Because of what I'd guess is a significant scale error on the engine sub-assemblies on the right side, the steering gear box really doesn't fit in the frame. A little trim and file alteration here and there and I barely got it in there, with enough room to function. It is significant off though, too far to the right, for the steering column to pass through the firewall.
But the first order of business was that the metal housing, a tube, that goes over the steering rod did not fit into the gear box. Of course it doesn't. I should have checked that.
Fortunately, there is a simple solution to this.
The tube has pretty thick walls. So I just put it in the lathe and reduced the thickness for a short length at the gear box end so the thinner part will go into the gear box
The reduced bit fits neatly into the gear box and actually looks better.

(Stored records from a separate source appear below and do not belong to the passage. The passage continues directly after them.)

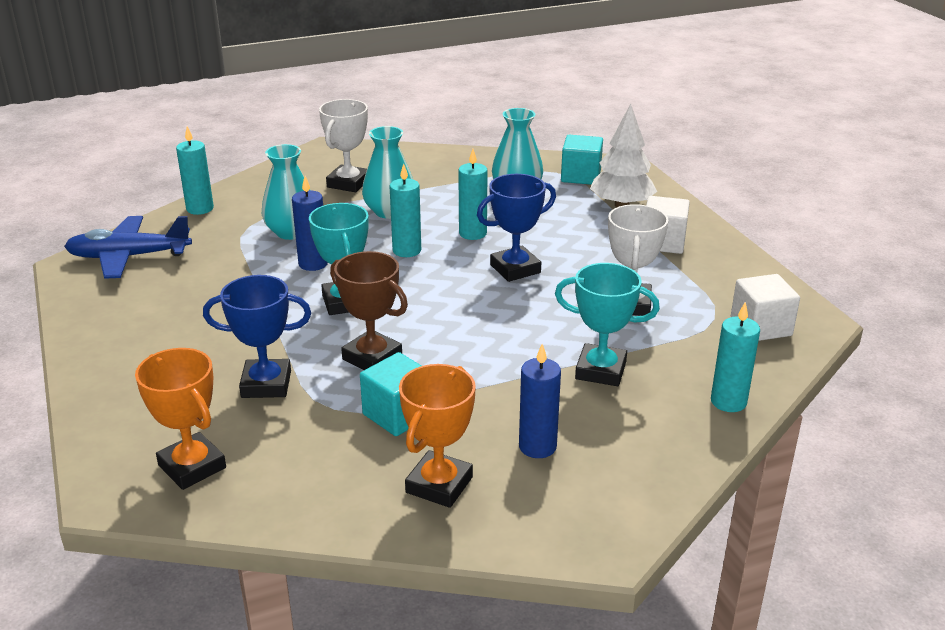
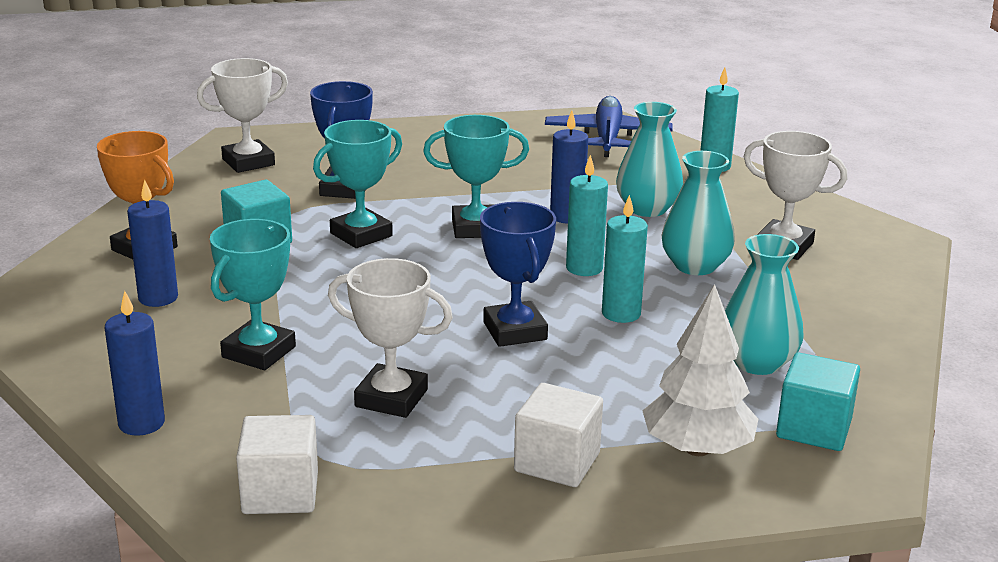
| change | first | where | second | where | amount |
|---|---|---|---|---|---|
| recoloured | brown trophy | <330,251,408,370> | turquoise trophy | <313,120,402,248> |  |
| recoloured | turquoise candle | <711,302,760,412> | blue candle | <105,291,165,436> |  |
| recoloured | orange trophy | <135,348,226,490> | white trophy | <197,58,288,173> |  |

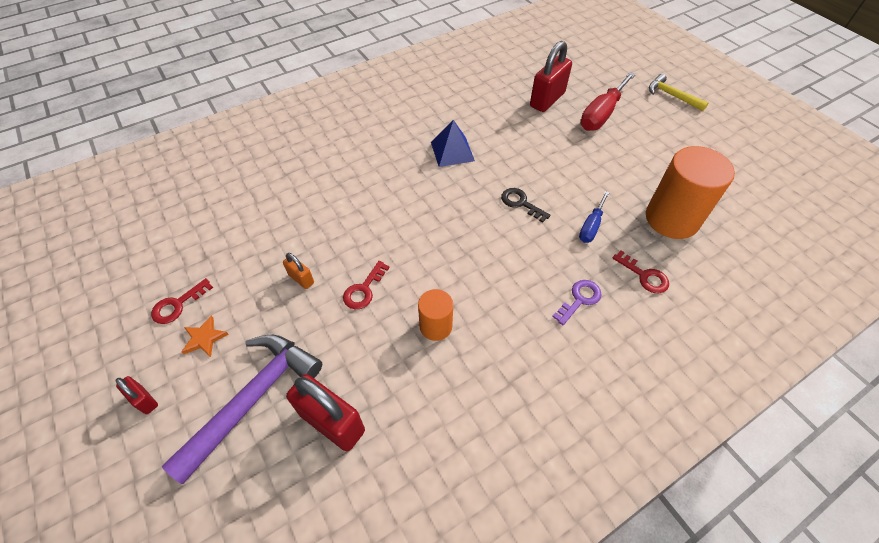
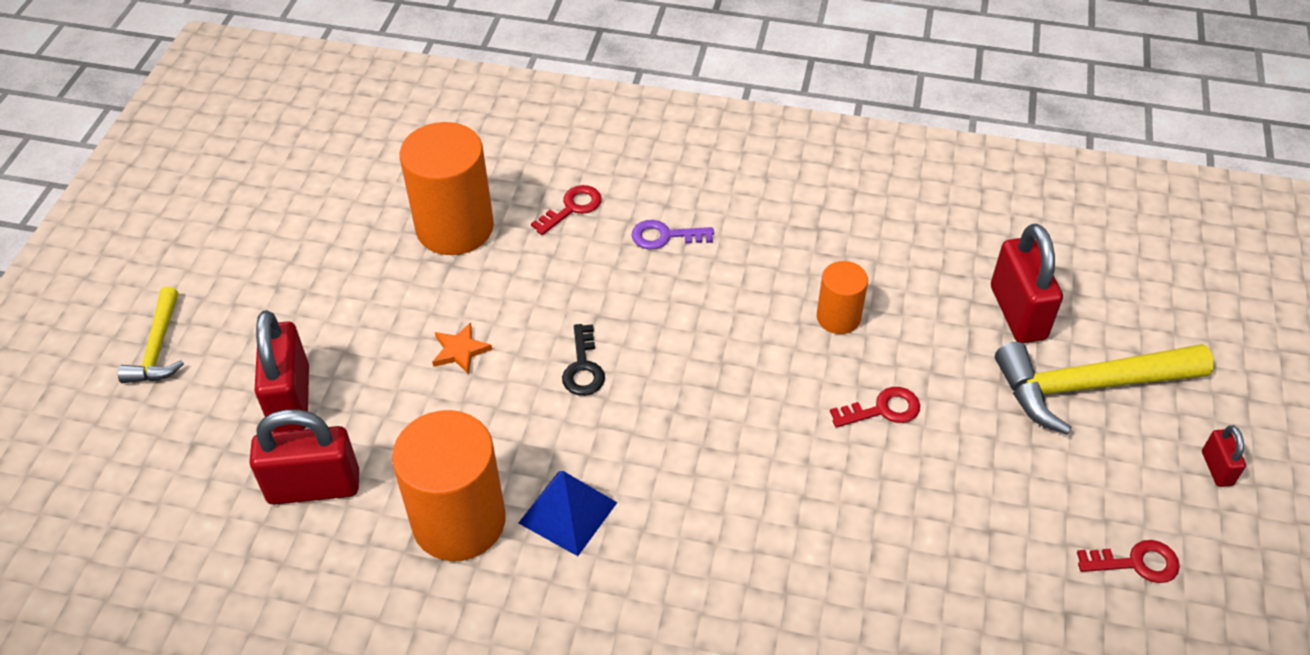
| change | first | where | second | where | amount |
|---|---|---|---|---|---|
| replaced | red screwdriver | <580,72,636,131> | red padlock | <254,310,309,432> |  |
| removed | blue screwdriver | <579,191,610,243> |  |  |  |
| turned | red key | <613,251,669,293> |  | <531,185,602,235> | 45 degrees clockwise |
| removed | orange padlock | <283,253,314,289> |  |  |  |
| moved | orange star | <181,316,229,357> |  | <432,322,492,374> |  |
| recoloured | purple hammer | <161,335,322,484> | yellow hammer | <995,342,1214,435> |  |
| added |  |  | orange cylinder | <392,410,506,561> |  |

This detail shows how far off the opening in the firewall is from the steering column housing that needs to pass through.
Again, I moved and adjusted everything involved, cut the opening wider to the outward side, adjusted the dash, and got everything to, barely, fit.
Speaking of the dashboard, here it is, roughly cut and not yet finished, in oak.
And here is the dash with the instruments in place. The dash is just hanging here, on the steering column, not yet fixed in place.
The dashboard is suppose to be held to the frame, visible here behind it, by three screws. I did not make holes in the wood for the screws as I didn't want the screw heads showing. Instead, I used three pins fixed to the back of the wood, that fit snugly into the holes intended for the screws.
The pins have a flat head that glues nicely to the back of the dashboard.
The only thing I forgot is that the dash is not at 90 degrees, but tilted back a little. I just cut shallow angled holes for the head of the pins in the back of the instrument panel, glued to pins with epoxy to the back, and friction fit the three pins into the holes intended for the screws. So far so good!
I have also been checking the fit of the body parts regularly, to be sure the spacing for the hood is still good. It is.
Alterations to the kit have to be made to make sure the hood doesn't turn out to be too short. I used a combination of changes to fix this issue, without moving the engine back, as is generally suggested.